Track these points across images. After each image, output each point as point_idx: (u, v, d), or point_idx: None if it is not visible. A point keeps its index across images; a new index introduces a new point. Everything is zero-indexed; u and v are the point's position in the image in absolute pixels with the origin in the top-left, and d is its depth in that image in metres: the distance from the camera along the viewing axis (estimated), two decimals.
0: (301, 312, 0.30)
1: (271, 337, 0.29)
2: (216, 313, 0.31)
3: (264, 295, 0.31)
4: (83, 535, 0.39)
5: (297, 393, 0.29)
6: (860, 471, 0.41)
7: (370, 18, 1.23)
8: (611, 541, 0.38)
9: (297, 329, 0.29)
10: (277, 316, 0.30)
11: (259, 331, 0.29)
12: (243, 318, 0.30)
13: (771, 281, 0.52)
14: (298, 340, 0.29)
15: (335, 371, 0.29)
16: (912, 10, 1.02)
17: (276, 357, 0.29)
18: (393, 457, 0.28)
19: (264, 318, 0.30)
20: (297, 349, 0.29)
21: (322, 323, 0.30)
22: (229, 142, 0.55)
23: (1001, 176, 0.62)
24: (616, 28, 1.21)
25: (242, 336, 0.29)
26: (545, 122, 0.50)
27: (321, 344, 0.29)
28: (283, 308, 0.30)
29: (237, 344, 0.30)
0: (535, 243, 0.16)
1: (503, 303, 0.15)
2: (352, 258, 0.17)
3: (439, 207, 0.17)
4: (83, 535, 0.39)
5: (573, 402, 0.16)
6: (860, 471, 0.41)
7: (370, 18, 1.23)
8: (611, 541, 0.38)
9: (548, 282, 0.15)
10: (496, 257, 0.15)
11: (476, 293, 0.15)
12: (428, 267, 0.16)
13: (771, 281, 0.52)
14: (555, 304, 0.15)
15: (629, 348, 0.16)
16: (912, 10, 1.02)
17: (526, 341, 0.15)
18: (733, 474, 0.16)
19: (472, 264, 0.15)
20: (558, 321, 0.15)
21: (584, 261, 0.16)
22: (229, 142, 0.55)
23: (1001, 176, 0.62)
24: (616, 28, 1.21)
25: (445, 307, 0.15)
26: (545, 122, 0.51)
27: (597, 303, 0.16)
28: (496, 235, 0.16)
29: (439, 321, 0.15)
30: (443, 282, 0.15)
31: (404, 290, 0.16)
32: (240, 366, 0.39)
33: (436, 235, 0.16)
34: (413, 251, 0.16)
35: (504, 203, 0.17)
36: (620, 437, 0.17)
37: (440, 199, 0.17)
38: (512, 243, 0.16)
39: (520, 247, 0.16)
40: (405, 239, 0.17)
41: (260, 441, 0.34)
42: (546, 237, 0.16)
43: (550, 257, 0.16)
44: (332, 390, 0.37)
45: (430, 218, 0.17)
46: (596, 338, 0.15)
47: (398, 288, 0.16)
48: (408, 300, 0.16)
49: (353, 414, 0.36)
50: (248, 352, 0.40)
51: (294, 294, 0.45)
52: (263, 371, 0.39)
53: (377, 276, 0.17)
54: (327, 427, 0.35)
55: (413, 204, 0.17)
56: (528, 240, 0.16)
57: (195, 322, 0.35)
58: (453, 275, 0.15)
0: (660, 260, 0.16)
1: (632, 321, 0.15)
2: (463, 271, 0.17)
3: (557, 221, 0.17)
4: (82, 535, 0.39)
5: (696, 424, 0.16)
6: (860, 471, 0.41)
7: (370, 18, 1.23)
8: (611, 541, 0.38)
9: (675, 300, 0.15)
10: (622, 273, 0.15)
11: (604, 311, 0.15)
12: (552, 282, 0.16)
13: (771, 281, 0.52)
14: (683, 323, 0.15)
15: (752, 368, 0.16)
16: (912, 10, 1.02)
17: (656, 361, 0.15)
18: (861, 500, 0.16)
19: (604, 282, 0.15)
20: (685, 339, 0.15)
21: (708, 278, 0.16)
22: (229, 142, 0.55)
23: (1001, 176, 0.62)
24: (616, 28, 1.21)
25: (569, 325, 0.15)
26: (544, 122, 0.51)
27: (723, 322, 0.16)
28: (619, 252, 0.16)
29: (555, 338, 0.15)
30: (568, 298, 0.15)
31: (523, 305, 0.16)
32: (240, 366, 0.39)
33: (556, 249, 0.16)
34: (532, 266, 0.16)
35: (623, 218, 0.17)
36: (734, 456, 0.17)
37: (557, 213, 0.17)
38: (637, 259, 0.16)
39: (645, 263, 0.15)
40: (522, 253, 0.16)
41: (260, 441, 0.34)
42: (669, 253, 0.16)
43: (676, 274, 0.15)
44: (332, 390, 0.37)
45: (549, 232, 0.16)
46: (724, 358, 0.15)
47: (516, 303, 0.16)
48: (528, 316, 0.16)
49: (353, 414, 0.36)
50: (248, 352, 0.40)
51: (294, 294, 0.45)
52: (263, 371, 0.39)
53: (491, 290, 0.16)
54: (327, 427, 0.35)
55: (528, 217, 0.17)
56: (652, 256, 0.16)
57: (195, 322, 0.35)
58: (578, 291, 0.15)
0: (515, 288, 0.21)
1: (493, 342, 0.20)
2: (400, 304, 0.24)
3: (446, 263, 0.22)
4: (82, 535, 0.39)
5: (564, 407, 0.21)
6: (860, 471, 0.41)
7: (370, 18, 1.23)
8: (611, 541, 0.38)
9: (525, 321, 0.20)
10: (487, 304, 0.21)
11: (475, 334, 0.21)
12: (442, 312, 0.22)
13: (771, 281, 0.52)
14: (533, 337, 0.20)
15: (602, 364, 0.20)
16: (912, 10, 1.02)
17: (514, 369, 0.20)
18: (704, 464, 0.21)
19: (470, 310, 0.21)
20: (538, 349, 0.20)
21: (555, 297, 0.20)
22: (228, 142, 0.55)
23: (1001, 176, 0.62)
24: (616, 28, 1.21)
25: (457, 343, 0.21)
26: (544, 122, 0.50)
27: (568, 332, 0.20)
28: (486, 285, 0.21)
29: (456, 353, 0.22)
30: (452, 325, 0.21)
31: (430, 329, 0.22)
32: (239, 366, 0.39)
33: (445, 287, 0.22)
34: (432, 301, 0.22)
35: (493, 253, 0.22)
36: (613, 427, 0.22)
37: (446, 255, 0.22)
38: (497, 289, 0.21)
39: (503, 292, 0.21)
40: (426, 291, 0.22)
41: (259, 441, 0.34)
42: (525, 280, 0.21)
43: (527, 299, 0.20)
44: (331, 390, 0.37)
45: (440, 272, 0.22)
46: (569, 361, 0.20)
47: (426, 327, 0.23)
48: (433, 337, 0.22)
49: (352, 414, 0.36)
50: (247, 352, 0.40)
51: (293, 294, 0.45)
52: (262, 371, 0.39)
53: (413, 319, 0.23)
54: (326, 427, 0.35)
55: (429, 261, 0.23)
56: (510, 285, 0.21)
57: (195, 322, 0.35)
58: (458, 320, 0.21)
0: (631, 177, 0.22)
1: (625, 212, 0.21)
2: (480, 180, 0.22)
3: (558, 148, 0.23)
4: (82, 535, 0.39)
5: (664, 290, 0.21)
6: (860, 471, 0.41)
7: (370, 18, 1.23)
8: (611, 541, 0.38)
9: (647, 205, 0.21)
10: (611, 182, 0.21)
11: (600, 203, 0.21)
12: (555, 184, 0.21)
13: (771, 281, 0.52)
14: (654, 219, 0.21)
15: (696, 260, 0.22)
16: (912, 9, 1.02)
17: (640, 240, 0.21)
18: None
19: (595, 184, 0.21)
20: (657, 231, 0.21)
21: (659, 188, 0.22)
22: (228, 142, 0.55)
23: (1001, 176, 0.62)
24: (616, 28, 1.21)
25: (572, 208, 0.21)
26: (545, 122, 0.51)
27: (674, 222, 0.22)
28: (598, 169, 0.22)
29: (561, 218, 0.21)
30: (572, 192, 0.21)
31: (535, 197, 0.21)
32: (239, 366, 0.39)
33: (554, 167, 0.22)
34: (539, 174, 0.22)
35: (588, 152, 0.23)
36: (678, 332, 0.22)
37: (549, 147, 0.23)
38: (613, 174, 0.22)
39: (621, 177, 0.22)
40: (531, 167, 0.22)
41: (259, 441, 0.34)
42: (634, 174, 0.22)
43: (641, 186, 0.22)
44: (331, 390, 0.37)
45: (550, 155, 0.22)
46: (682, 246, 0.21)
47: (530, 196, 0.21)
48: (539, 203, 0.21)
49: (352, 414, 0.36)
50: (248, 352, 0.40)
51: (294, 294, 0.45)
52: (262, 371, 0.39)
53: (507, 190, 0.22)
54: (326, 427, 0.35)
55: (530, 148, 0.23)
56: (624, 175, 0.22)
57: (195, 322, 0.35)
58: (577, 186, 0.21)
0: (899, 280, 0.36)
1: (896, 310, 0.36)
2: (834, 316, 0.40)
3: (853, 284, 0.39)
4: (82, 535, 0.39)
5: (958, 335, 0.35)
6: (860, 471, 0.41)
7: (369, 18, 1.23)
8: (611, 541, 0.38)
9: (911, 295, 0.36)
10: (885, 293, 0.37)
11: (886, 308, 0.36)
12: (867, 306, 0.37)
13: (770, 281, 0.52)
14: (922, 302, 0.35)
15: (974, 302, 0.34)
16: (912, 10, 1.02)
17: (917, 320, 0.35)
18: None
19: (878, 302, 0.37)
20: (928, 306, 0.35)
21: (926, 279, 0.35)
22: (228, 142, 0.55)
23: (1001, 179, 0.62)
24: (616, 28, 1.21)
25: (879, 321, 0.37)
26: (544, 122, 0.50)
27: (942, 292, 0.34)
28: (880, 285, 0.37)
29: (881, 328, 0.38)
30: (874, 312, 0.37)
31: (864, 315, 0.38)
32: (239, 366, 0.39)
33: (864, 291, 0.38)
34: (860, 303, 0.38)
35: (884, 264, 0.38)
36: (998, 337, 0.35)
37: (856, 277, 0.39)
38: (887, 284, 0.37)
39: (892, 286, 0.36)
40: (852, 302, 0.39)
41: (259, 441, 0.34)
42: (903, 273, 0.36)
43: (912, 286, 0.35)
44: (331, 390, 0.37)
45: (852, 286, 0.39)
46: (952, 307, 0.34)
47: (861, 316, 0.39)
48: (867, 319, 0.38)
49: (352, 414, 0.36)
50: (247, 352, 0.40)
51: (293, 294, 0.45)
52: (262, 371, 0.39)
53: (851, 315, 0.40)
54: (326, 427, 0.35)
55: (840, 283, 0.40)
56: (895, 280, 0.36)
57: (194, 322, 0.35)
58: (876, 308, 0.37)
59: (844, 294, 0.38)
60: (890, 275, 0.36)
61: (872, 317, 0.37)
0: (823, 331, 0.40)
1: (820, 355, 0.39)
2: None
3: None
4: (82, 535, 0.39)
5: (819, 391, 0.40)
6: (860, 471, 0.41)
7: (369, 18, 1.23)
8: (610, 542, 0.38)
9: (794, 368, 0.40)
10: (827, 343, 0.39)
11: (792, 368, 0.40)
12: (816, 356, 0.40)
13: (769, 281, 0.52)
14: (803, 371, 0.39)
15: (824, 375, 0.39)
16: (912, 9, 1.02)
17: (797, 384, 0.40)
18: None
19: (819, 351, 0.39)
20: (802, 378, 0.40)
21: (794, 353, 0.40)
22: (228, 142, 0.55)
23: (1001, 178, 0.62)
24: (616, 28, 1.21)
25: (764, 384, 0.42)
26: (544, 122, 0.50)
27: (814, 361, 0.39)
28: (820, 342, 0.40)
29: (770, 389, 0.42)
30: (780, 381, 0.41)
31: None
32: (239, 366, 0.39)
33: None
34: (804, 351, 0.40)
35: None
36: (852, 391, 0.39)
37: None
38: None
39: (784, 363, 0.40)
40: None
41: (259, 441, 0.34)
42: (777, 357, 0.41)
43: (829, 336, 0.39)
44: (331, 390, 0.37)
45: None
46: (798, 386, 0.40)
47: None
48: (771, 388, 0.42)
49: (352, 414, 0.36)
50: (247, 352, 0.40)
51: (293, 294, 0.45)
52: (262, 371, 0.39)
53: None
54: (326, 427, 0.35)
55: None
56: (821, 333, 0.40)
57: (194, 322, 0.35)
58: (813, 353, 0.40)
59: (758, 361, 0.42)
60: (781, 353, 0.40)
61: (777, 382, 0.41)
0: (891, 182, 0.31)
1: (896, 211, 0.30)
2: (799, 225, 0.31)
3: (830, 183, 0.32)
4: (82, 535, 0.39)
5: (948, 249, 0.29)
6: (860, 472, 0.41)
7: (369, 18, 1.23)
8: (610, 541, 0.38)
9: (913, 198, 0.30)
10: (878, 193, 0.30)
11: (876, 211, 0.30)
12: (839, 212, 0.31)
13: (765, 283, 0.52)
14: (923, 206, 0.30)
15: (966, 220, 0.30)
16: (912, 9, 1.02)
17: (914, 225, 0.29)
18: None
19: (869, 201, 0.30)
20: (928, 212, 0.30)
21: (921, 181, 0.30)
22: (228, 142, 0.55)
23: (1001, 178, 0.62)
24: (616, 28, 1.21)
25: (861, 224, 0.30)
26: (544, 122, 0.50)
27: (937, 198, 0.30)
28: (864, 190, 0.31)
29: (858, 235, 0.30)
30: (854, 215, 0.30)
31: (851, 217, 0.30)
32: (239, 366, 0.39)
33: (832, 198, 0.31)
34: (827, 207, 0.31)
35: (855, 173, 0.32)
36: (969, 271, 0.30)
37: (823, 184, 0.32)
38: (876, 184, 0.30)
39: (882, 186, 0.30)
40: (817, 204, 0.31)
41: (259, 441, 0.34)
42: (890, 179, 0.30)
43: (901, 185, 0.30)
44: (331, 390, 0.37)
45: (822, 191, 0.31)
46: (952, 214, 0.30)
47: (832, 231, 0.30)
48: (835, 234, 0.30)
⁂
## Activity
Find "28: (864, 190, 0.31)" in the records. Copy its line and every line after it, exactly, through the last one.

## Task output
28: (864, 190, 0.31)
29: (858, 235, 0.30)
30: (854, 215, 0.30)
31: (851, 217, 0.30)
32: (239, 366, 0.39)
33: (832, 198, 0.31)
34: (827, 207, 0.31)
35: (855, 173, 0.32)
36: (969, 271, 0.30)
37: (823, 184, 0.32)
38: (876, 184, 0.30)
39: (882, 186, 0.30)
40: (817, 204, 0.31)
41: (259, 441, 0.34)
42: (890, 179, 0.30)
43: (901, 185, 0.30)
44: (331, 390, 0.37)
45: (822, 191, 0.31)
46: (952, 214, 0.30)
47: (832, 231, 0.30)
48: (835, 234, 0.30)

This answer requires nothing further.